### 課題について
卵胞の発育に関する文章のうち、「卵胞の発育について(37歳・女性)」で始まり「に沿った治療を行いましょう。」で終わる部分を、「クロミッド」を「クロミフェン」に置き換えて書き直すこと。

卵胞の発育について(37歳・女性)

公開日:2024.03.21
更新日:2024.03.21

私は現在二人目を授かりたくて、不妊治療に半年以上通っています。 病院での診断は排卵障害との事で、クロミッドと卵胞の発育が悪い時はフォリルモンPという注射をしてもらっています。 でもここ最近は卵胞の発育が悪く、排卵させるまでに至っていません。 このままの治療法でいいものか不安です。どうか教えてくださいお願いします。

排卵障害の原因にもいろいろあります。まず原因検索を行ってそれに沿った治療を行いましょう。

子供を一人は授かっているのでこの時には自然で妊娠できたのでしょうか?このときにも何らかの治療を受けていたら、その時の経過をもういちど記録を確認しましょう。 治療を受けていないとしたら、分娩を契機にその後に排卵障害は起こったのでしょうか。 これらの既往歴は今回の治療に大きな情報を与えてくれますので検討してみてください。 まずなぜ排卵が起こらないのかその原因を考えてみましょう。 排卵は卵巣からされるのですが、それを調節するシステムが成熟女性にはあります。 これを間脳―下垂体―卵巣―子宮の連携システムと呼び一連の機能が適切に作用しなければなりません。 この機能系のどこかに異常があれば無排卵や無月経となります。 元々卵巣の発育過程で機能できなくなった場合を原発性と呼び思春期以降まったく排卵も月経も発来しません。 質問のようにある時期より無排卵・無月経になった場合は続発性といい、間脳―下垂体の障害が多く、この部位は脳組織に含まれるので中枢性とひとまとめで呼ばれます、排卵障害の原因はこの中枢性が最も頻度が高いことが知られています。 間脳は卵巣や、脳機能の上位の部位から種々の情報を受けて排卵させるための指示するホルモン(LH-RH)を下垂体に向かって出します。 これを受けて下垂体からは卵巣へ、卵を成熟させる卵胞刺激ホルモン(FSH)と排卵の引き金となるホルモン(LH)を分泌します。 この部分に障害がある場合には原則としてまずクロミッドなどの中枢に作用する薬剤が使用されます。 さらに卵巣機能がより強く障害されている場合には卵巣に直接作用するフォリルモンPのような注射のHMG製剤が使用されます。 したがって今までこのHMGで排卵していたのに反応が悪くなった場合にはその使用量、期間などを増やせば対処できる可能性が高いといえます。 ほかにも最近ではリコンビナントFSHという純度が高く、力価の安定した注射薬も健康保険で使用可能となっています。 排卵誘発剤の効果が落ちる時には特別な高プロラクチン血症や多のう胞性卵巣症候群(PCOS)も考えられますので生殖内分泌専門医と相談する必要があります。

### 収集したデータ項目
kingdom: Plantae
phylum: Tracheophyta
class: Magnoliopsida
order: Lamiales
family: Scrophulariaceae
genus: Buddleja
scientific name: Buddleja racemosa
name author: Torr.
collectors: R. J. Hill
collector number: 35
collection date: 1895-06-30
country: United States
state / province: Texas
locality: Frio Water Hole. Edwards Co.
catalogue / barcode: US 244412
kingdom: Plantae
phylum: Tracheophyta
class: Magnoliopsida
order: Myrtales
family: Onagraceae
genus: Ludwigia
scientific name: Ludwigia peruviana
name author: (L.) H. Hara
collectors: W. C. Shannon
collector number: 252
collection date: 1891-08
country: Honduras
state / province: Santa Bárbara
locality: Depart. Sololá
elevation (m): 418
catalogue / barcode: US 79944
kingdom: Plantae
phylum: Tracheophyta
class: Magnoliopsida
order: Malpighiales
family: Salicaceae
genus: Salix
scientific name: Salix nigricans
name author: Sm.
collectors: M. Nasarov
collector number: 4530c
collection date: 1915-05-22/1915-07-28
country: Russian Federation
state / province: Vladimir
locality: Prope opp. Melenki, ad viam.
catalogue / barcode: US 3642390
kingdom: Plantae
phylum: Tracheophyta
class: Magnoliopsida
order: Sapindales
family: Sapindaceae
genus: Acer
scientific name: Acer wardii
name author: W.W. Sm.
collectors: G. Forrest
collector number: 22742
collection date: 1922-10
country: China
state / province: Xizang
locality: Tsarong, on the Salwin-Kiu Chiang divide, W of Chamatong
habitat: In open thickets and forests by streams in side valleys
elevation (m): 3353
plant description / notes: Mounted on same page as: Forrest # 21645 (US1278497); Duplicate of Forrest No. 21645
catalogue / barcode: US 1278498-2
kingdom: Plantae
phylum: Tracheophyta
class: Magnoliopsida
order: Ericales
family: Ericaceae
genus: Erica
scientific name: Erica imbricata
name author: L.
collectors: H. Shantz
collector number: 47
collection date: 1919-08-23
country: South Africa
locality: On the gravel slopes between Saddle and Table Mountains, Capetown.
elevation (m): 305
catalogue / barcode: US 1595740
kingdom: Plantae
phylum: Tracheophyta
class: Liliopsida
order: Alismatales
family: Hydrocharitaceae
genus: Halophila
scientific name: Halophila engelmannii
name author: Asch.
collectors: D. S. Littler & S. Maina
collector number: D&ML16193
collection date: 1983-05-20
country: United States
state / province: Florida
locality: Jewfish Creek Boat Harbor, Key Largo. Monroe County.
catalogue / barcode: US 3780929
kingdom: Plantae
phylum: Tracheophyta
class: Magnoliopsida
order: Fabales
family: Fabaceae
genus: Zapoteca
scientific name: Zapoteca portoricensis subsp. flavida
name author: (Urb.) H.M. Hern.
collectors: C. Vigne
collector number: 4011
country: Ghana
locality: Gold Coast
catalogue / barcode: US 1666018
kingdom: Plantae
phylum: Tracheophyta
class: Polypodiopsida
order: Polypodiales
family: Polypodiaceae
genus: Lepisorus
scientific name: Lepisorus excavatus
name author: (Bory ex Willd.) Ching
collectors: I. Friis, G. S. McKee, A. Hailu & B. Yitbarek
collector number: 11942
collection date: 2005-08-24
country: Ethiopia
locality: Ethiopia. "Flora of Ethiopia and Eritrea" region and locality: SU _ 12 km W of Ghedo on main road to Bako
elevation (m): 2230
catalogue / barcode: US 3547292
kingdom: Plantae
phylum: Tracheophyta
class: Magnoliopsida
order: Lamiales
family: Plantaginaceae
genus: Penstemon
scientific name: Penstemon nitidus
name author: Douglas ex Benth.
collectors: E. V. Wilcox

### 解答例
卵胞の発育について(37歳・女性)

公開日:2024.03.21
更新日:2024.03.21

私は現在二人目を授かりたくて、不妊治療に半年以上通っています。 病院での診断は排卵障害との事で、クロミフェンと卵胞の発育が悪い時はフォリルモンPという注射をしてもらっています。 でもここ最近は卵胞の発育が悪く、排卵させるまでに至っていません。 このままの治療法でいいものか不安です。どうか教えてくださいお願いします。

排卵障害の原因にもいろいろあります。まず原因検索を行ってそれに沿った治療を行いましょう。